The Manetti Shrem Art Museum set to engage with students
The Jan Shrem and Maria Manetti Shrem Museum of Art is set to open on campus this fall. A more specific opening date will be announced in February, and information about opening exhibits will be released later this year.
The opening of the Manetti Shrem coincides with the opening of two other architecturally innovative museums in Northern California: the new building at the Berkeley Art Museum and Pacific Film Archive and the expansion of the San Francisco Museum of Modern Art. With funding from various donors, including Jan Shrem, Maria Manetti Shrem and Robert and Margrit Mondavi, and a capital budget of $30 million, the season is set to be an exciting time for Northern California’s art scene.
“The museum has been in the university’s long-term planning since the mid-1990s,” said Amanda Price, the public relations representative for the museum. “It can be said that the museum is really 60 years in the making, rooted in UC Davis’ history and legacy dating back to the 1950s when the Department of Art was founded.”
Student Engagement Coordinator Carmel Dor added that the museum would celebrate the legacy of the UC Davis art department.
“In the 1960s to ‘70s, it was one of the top art schools in the nation, second only to Yale for a period of time,” Dor said. “We had a really great faculty here, who were not only world-renowned artists, but also amazing educators. They championed experimental education, and collective learning. When they taught their classes, it wasn’t teachers and students, it was learning together and creating art pieces together.”
According to Price, these teachers pioneered an interdisciplinary approach to art that spread to their pupils and produced scores of influential figures. This continues in the art department today, where various professors have integrated the development of the Manetti Shrem into their classes.
“My Department of Design colleagues Mark Kessler, Tim McNeil and Brett Snyder and I have involved our classes in different aspects of imagining and implementing possibilities for the Manetti Shrem,” said James Housefield, a UC Davis design professor and curator of special projects at the Manetti Shrem.
Housefield’s role will be to encourage new cross-campus projects and to inspire engagement with the museum from all areas of campus. So far, each department and professor has engaged differently with the evolution of the Manetti Shrem and the creative opportunities it presents.
“My [class], Design 40C: Design Aesthetics and Experience, will engage with the museum on various levels in spring quarter, from an anticipated construction site tour of the unfinished space to projects envisioning forms of audience engagement at the new Manetti Shrem or similar museums,” Housefield said. “I’m enthusiastically designing my fall course on modern art to emphasize exhibition spaces from the time of the Impressionists and our newly-opening museum.”

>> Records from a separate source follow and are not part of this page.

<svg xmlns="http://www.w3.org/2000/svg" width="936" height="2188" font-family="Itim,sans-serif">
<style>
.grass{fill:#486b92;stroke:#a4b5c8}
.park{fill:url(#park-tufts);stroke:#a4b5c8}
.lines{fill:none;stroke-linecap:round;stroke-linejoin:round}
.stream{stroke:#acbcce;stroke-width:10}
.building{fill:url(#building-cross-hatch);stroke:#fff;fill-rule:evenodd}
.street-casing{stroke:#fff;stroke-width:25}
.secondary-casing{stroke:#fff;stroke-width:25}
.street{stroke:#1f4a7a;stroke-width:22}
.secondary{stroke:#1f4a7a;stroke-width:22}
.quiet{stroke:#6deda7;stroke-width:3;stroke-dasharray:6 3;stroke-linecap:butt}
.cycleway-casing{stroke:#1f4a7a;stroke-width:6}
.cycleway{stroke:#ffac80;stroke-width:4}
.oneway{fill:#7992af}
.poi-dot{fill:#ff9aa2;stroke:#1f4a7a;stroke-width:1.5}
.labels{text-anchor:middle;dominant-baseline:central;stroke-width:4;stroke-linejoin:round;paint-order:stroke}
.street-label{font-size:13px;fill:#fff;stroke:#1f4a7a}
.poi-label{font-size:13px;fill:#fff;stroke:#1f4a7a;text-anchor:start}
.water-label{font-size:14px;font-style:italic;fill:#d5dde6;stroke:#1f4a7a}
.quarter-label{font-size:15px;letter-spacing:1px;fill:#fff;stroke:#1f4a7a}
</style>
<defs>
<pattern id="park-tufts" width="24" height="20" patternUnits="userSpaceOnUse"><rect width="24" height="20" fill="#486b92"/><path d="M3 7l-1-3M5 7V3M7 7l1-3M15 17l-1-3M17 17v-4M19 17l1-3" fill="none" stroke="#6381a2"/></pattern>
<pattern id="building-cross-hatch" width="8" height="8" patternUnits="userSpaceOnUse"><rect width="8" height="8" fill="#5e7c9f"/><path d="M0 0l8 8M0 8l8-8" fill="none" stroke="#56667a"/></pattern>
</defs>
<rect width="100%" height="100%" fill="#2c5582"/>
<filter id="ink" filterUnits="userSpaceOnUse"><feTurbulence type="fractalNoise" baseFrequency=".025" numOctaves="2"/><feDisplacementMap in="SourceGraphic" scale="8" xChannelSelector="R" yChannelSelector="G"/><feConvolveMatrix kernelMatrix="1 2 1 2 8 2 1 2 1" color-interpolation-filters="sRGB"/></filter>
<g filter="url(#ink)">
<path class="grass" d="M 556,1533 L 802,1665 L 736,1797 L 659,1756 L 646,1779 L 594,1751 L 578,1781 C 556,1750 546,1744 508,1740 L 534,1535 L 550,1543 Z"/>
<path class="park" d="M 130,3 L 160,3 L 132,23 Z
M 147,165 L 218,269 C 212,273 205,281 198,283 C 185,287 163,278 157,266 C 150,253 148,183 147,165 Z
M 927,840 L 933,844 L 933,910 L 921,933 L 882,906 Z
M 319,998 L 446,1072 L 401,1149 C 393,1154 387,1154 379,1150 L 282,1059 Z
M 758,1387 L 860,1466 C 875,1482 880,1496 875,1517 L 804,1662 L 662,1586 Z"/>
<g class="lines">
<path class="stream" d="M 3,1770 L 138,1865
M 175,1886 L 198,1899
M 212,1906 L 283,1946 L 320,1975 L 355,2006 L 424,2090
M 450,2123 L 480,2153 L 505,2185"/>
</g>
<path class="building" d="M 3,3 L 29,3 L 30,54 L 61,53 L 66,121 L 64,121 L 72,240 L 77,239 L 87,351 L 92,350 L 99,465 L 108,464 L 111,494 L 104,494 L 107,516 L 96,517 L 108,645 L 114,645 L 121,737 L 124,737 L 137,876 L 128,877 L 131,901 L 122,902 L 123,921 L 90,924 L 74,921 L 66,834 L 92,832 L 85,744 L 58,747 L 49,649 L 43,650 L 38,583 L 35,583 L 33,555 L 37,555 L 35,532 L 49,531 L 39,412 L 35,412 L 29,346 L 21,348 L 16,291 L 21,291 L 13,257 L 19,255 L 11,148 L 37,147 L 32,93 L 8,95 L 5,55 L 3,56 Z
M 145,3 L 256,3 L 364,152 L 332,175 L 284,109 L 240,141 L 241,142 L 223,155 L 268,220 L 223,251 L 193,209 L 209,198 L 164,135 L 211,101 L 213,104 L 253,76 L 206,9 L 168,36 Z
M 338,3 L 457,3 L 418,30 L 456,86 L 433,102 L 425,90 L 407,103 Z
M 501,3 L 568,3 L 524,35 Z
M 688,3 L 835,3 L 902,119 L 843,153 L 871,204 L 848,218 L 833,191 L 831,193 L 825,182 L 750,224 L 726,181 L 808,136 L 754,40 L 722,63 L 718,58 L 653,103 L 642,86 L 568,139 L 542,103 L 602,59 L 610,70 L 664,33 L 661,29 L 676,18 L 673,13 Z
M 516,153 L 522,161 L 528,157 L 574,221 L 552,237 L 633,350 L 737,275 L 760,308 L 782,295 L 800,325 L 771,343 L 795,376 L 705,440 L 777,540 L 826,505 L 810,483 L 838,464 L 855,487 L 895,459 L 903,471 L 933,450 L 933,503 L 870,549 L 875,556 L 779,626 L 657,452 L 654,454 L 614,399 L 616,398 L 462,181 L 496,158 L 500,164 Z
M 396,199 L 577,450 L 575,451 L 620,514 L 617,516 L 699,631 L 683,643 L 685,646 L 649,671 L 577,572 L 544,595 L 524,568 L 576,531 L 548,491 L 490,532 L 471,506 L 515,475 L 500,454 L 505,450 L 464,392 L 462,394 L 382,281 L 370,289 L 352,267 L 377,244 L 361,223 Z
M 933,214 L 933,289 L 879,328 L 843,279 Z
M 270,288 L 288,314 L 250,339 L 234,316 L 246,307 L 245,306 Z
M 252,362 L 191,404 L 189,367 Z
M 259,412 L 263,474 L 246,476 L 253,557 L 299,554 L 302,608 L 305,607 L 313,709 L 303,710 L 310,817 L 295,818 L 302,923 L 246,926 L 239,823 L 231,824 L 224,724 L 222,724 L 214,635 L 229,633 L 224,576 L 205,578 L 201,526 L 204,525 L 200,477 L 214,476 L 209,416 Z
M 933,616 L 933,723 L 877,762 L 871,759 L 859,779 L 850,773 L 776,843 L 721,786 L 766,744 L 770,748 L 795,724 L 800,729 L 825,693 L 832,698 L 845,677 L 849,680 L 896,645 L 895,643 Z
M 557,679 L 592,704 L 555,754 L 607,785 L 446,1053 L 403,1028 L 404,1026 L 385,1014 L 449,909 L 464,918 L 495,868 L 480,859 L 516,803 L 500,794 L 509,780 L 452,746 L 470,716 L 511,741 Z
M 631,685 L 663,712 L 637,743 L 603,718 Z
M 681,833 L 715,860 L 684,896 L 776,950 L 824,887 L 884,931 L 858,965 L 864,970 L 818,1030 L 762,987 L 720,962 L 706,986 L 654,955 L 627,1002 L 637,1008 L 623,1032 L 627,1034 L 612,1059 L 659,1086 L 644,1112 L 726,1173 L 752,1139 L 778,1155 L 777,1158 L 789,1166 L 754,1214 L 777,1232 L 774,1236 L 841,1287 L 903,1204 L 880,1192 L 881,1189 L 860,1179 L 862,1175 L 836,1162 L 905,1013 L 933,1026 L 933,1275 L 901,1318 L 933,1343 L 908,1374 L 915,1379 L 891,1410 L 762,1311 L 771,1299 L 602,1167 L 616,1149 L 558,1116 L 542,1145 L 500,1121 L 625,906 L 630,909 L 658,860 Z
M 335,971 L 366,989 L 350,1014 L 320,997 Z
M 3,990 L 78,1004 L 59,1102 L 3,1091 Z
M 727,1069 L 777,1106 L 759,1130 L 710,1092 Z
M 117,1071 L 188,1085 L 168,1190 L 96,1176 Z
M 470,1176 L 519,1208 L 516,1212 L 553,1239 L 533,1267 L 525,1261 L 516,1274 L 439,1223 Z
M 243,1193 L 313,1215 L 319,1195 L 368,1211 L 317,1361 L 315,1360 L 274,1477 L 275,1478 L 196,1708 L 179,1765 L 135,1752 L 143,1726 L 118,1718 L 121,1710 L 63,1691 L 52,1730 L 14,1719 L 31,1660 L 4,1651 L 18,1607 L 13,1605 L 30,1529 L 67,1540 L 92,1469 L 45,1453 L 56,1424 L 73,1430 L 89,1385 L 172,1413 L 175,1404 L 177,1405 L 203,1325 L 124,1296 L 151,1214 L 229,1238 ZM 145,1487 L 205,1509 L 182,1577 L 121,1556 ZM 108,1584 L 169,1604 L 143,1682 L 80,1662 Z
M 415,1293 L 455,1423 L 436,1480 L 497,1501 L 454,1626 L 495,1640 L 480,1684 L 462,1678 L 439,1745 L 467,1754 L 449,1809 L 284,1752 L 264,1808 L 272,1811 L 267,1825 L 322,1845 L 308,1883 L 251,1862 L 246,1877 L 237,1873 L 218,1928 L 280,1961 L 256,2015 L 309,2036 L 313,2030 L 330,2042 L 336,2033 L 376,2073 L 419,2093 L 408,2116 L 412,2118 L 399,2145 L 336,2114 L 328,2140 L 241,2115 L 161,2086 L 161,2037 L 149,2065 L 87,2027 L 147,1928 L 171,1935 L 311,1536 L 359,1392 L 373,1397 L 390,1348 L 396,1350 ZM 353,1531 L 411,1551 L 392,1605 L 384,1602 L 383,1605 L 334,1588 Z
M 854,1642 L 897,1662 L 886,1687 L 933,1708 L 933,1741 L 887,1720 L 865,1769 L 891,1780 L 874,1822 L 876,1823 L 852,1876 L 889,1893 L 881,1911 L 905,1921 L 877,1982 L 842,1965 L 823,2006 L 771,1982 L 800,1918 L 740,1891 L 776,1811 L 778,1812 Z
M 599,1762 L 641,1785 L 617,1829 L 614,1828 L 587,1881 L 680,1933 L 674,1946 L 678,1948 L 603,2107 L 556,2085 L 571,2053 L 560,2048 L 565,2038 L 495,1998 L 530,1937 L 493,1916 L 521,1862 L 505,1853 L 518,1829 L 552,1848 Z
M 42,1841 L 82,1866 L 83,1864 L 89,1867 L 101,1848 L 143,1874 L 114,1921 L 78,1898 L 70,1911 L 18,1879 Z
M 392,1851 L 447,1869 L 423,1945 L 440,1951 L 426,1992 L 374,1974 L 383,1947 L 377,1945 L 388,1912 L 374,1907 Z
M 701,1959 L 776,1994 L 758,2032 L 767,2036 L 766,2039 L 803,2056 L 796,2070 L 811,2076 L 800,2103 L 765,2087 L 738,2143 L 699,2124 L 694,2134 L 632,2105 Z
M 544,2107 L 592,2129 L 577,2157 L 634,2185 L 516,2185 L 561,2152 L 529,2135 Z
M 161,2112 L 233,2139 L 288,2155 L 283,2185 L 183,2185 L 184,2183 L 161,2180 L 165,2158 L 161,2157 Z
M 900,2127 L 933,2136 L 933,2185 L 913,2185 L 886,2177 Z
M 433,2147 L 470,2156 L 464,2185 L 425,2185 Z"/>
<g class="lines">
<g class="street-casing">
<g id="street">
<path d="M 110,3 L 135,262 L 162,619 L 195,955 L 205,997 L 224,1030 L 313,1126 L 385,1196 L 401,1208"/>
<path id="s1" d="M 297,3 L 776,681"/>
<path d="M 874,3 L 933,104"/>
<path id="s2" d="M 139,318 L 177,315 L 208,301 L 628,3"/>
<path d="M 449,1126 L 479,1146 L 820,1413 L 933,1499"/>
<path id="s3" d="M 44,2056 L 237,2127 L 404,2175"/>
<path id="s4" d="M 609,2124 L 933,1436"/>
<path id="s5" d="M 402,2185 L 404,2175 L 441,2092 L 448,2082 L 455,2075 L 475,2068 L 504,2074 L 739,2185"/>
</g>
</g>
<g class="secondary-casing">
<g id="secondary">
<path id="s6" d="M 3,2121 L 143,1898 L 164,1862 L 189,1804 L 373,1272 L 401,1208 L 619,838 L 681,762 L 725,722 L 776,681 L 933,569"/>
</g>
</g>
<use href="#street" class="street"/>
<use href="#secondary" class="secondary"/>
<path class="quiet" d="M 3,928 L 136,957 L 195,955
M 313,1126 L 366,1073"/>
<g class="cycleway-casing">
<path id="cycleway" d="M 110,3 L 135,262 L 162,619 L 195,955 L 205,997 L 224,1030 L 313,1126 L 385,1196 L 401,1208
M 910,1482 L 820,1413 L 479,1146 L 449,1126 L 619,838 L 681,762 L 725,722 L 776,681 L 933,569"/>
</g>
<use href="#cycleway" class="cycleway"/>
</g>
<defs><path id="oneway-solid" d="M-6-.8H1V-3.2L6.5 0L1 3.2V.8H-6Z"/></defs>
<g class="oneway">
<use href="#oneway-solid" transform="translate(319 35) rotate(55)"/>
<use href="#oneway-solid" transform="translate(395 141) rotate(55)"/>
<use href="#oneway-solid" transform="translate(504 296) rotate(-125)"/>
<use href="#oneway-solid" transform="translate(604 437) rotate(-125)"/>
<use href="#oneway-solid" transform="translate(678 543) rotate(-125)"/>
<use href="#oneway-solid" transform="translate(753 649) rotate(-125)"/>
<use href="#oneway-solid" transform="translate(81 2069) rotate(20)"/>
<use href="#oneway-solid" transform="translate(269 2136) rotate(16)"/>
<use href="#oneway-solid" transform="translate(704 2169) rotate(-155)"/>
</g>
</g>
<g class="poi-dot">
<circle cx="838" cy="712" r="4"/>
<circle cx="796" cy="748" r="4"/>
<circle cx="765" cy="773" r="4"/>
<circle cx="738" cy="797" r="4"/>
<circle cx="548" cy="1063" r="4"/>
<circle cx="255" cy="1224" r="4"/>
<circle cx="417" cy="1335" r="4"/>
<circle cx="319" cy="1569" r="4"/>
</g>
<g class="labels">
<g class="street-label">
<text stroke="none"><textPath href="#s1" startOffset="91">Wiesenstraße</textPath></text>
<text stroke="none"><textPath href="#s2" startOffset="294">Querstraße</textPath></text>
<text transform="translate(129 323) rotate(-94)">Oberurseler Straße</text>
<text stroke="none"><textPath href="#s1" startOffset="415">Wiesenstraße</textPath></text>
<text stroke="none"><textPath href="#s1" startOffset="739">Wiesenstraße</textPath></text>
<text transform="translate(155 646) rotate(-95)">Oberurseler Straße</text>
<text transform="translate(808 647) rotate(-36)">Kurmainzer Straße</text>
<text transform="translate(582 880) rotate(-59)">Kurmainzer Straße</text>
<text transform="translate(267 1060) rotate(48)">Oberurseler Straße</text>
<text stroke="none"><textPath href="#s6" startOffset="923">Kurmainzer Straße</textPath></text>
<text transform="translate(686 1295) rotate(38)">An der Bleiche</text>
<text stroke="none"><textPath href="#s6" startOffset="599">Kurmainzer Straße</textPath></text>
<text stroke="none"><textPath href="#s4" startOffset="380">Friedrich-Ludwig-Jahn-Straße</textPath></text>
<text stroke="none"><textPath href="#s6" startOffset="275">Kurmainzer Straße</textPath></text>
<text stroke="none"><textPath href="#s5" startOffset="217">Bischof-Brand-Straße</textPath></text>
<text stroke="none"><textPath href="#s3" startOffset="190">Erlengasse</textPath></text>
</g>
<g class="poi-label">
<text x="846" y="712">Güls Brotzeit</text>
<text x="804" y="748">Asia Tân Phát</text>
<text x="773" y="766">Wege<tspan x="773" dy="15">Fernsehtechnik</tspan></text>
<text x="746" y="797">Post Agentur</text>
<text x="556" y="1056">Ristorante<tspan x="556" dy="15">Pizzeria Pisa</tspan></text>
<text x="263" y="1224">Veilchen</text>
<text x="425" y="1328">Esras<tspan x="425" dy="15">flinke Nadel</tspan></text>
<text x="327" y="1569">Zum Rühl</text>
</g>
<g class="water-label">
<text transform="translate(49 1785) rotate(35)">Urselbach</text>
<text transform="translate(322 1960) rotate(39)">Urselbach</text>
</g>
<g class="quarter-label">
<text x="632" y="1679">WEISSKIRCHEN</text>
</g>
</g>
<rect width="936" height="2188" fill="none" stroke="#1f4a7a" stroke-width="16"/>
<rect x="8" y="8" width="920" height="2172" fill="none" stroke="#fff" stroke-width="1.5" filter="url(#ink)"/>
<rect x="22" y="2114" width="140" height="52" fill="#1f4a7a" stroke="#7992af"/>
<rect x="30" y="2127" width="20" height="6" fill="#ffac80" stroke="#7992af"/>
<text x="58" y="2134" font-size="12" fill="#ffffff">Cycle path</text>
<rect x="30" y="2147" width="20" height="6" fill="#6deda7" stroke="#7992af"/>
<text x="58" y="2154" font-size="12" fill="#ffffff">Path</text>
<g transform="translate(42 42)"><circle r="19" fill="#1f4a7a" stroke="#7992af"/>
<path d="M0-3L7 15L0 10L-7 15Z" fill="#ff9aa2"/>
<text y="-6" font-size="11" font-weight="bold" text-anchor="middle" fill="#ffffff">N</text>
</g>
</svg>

This engagement with the museum will not only occur in classes, but in the work produced by UC Davis students and faculty. Dor explained that since its inception, the art program has been collecting student and faculty work. The work collected from past students will form the basis of many of the museum’s future exhibits. The museum will also exhibit many renaissance paintings and ancient Chinese sculptures, which are a part of the Fine Arts Collection at UC Davis.
Dor also leads the Manetti Shrem Student Coalition, which was created to allow students to showcase their own artwork. The coalition provides students an opportunity to give their input on what they want the Manetti Shrem to look like, and their feedback will then be incorporated into the museum.
“Students are at the focus of all that happens at the museum,” Price said. “The museum’s architectural design supports places for students to informally gather, and there are dedicated locations in the museum for active participation: the collections classroom and a community education room, which will be open to classes from across campus.”
Dor further explained that the coalition is a space to discuss what students want from the museum, and that anyone is welcome to attend their monthly meetings.
“We had such a spread of disciplines [at the last meeting]; we had someone from the agriculture program, we had a graduate student, a postdoctoral student of computer science and we had undergraduates from all over the place,” Dor said. “Those different voices come and share what they think would make a really good student space and where they can be part of a creative community without having to fit into a certain fold.”
Those who are interested in getting involved with the development of the museum can attend monthly student coalition meetings on Mondays from 6 to 8 p.m. in Wellman 234 on Feb. 17 and March 9, and in Wellman 230 on April 13 and May 18.